M.L.
I would double the batch minus the spices. It will dissipate in a larger batch. Then you can freeze two batches. Or just add a little bit of milk and another can or two of the tomato sauce/paste.
So we made a big batch of speghetti sauce last night in the slow cooker and it turned out really well but a tad too much chili peppers was added and even while eating it last night we thought it was too spicy. I know that the longer food sits the spicier it gets so before I freeze the leftovers I was wondering if there is anything that can be done to the batch to help calm it down.
Does anyone have a trick for this? My MIL said the only thing she knows of to combat spicyness is to add potatoes but that isnt really possible with speghetti sauce
Thanks in advance
I would double the batch minus the spices. It will dissipate in a larger batch. Then you can freeze two batches. Or just add a little bit of milk and another can or two of the tomato sauce/paste.
We usually add a bit of sugar to spicy stuff and that helps. Otherwise just make a small batch without peppers and then mix them together.
Try adding some tomatos or tomato paste and water. That might help to calm it down a bit. I would mark the containers for the freezer as spicy just in case.
** Sugar will take away the acidity not the spiciness. **
Fat and dairy will "cool" too much heat. Some tomato sauces like Bolognese contain milk, others contain butter. I would try adding one of those to a small amount of your sauce and see if that helps. Don't use skim milk here, whole would be best.
I would probably turn it into a creamy cheesy sauce by reheating it, then adding ricotta cheese, or maybe mozzarella or parmesan.
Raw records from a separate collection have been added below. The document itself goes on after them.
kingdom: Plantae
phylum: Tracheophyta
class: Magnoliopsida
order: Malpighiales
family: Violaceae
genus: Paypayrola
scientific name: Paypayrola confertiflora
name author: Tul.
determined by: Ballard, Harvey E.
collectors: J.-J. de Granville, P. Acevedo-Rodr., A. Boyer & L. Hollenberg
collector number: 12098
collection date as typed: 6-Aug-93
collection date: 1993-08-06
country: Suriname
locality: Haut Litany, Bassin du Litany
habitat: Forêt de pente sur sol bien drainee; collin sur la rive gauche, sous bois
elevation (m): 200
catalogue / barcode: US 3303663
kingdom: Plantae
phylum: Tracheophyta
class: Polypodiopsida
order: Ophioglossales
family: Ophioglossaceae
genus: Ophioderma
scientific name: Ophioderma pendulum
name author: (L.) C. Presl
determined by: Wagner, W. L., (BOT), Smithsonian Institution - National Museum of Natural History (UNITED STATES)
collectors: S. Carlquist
Or both. Or all of the above! Alfredo would be good, too. Good luck! :-)
I add sugar or honey.
If it were me, I would get rid of some of it, take the rest and dilute it to kind of "spread out" the spiciness. Good luck!
I would just freeze it as is and when you heat it up add cream cheese. It will make like an orange sauce but really good!
Put it back into the pot and add a big can of chopped tomatoes and a big can of tomato sauce. Add 1 tablespoon each of oregano, basil, parsley, garlic, and two big tablespoons of sugar. That ought to do it. If it's still too spicy, just keep adding tomatos and sauce until it's palatable.
Potatoes soak up salt, but it's unlikely they'll help with the spicy.
I heard somewhere that sugar can help calm it down.....
Well, im Italian and never heard of chili peppers in spaghetti sauce, but whatever floats your boat. Do you mean red pepper? I agree with adding more tomato sauce to calm down the spice, OR, put in cut up potatoes, cook for a few hours, then take the potatoes out. They will soak up some of the spices, like you MIL said.
Add some ricotta cheese to it. It will cool the spiciness.
I would try vinegar or something acidic. Chili peppers have capsaicin which makes them hot. Since capsaicin is alkaline, you could add something acidic to neutralize it. Good luck!!
Well, I'm not sure if it would help in your situation but my BIL puts just a teensy bit of brown sugar in his spaghetti sauce. Spaghetti sauce is too spicy for his sensitive stomach, but he loves spaghetti. So his doctor recommended adding a little brown sugar to it. It works for him, and it really doesn't taste that bad (And trust me, I'm a VERY picky eater). But I'm not sure if the brown sugar helps more with just calming his stomach or with the flavor as well.
Add a can or two of plain diced tomatoes (or the Italian style ones, or the garlic on onion ones) or some tomato sauce or tomato paste or a combination
Add more mushrooms and veggies
Add cheese
dairy is the only thing that combats the spice from peppers.
Use sour cream - you will turn it into a cream sauce.
OR - double the batch and don't spice the 2nd batch at all. Then freeze what you won't eat for next time.
i have heard my SIL say that she adds a tad bit of sugar when it is that way but i've never tried it myself!